** DATA EXTRACTS follows **

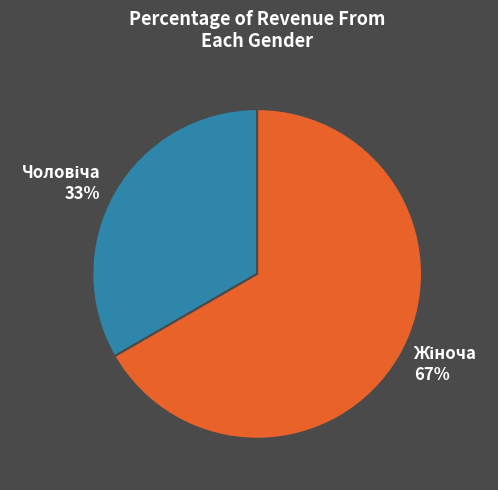

To the nearest percent, what is the average slice percentage?

50%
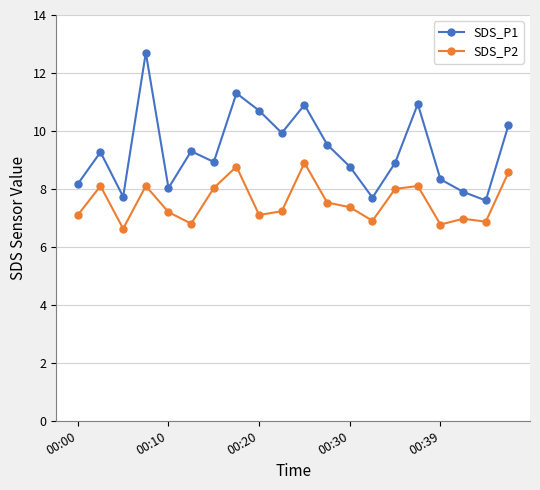

Which series has the largest total across all categories?

SDS_P1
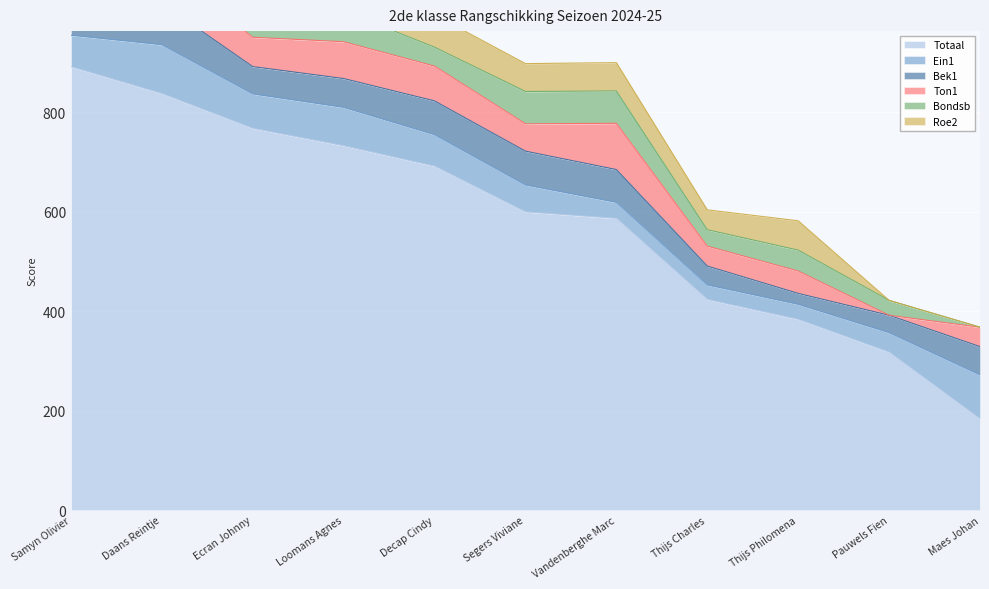

The value of Totaal at Loomans Agnes is 733. True or false?

True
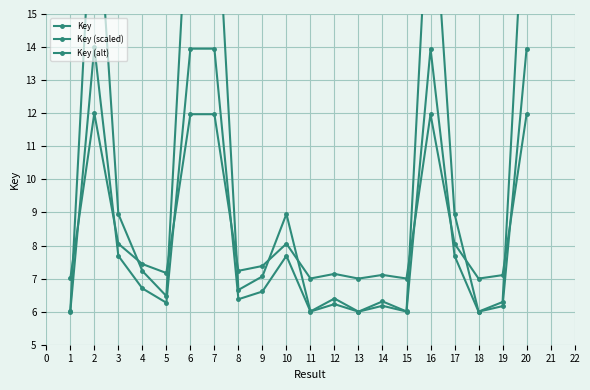

At how many categories does at least one series exceed 14?

5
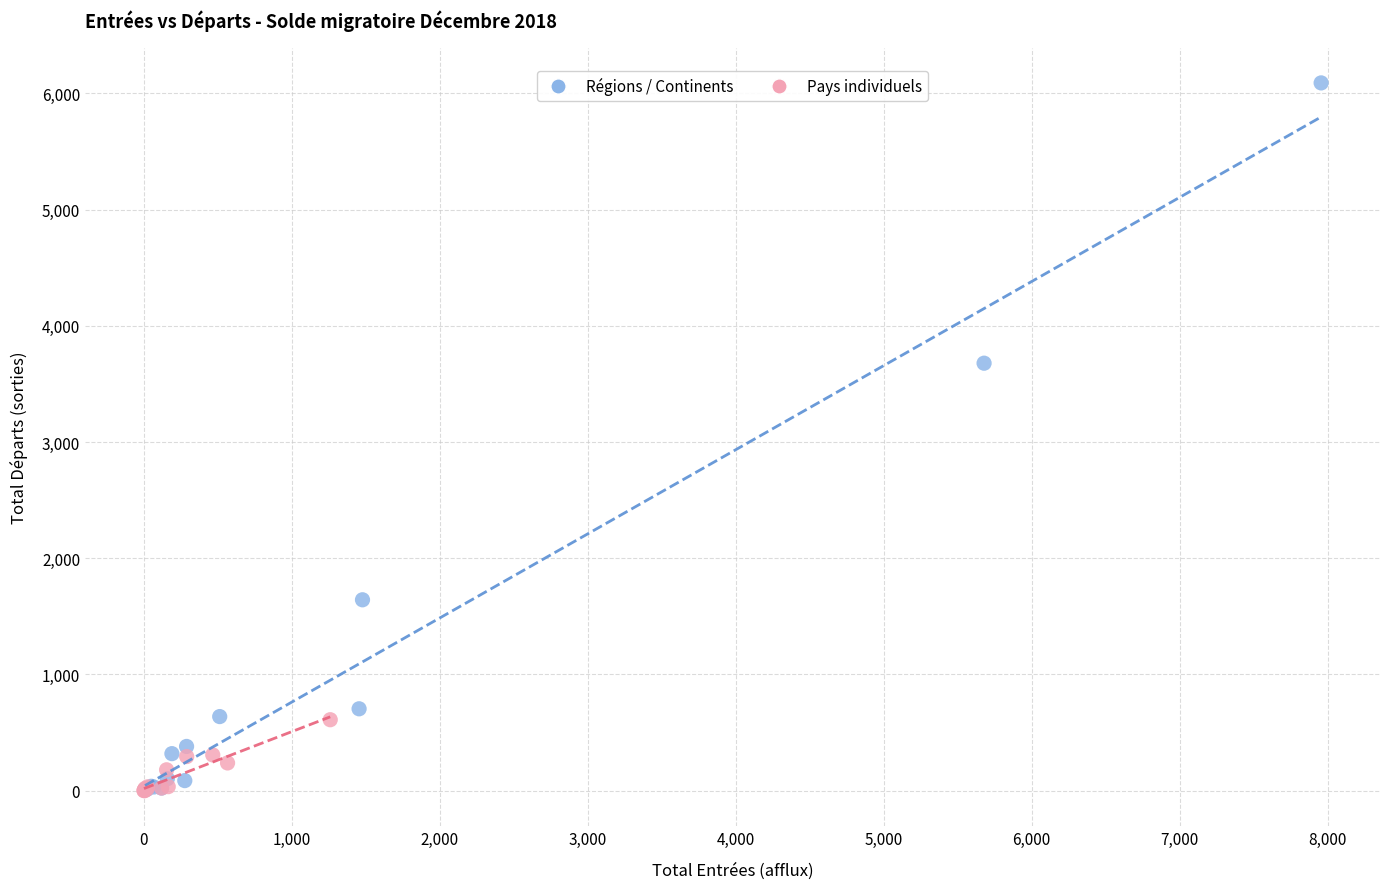

Which series reaches the maximum Y coordinate?

Régions / Continents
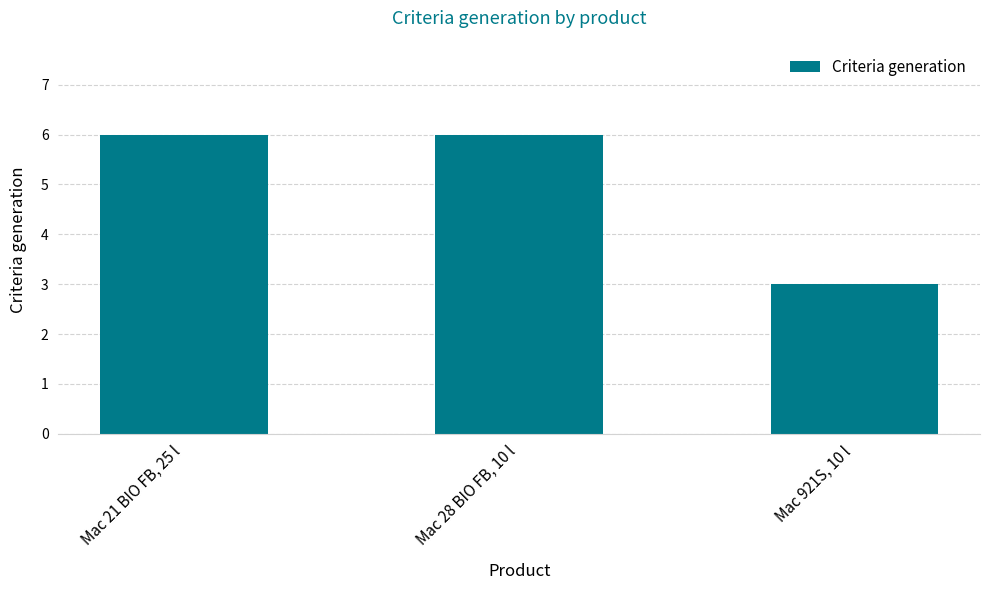

How many bars are there in total?

3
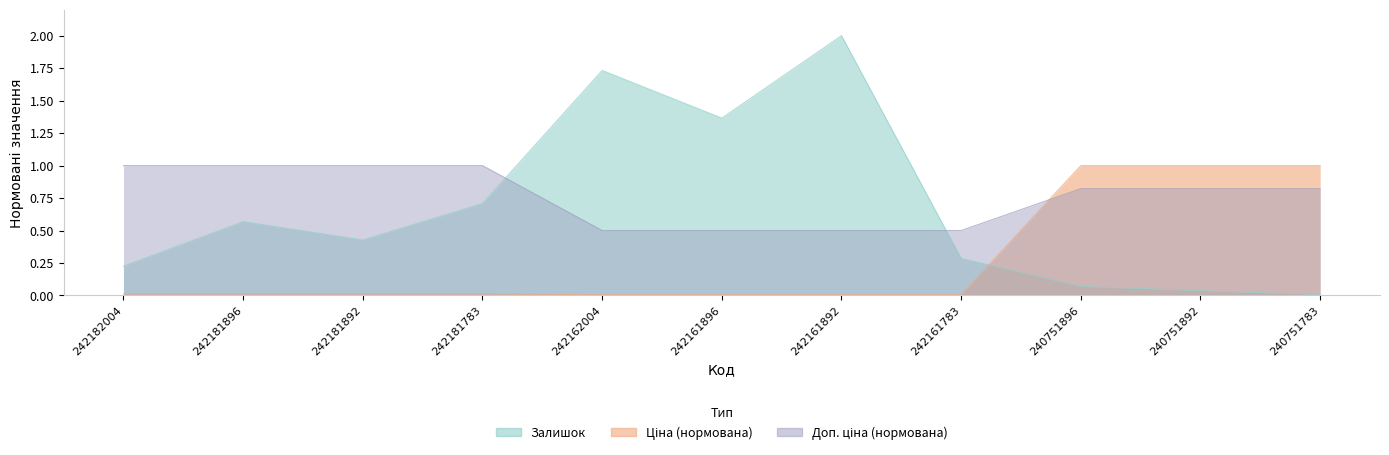

Which has a higher value, 240751892 or 242161896?

242161896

** End of DATA EXTRACTS **

TASK STATEMENT
Reproduce all of the lines above word for word, omitting the pictures.

REPLY
To the nearest percent, what is the average slice percentage?

50%

Which series has the largest total across all categories?

SDS_P1

The value of Totaal at Loomans Agnes is 733. True or false?

True

At how many categories does at least one series exceed 14?

5

Which series reaches the maximum Y coordinate?

Régions / Continents

How many bars are there in total?

3

Which has a higher value, 240751892 or 242161896?

242161896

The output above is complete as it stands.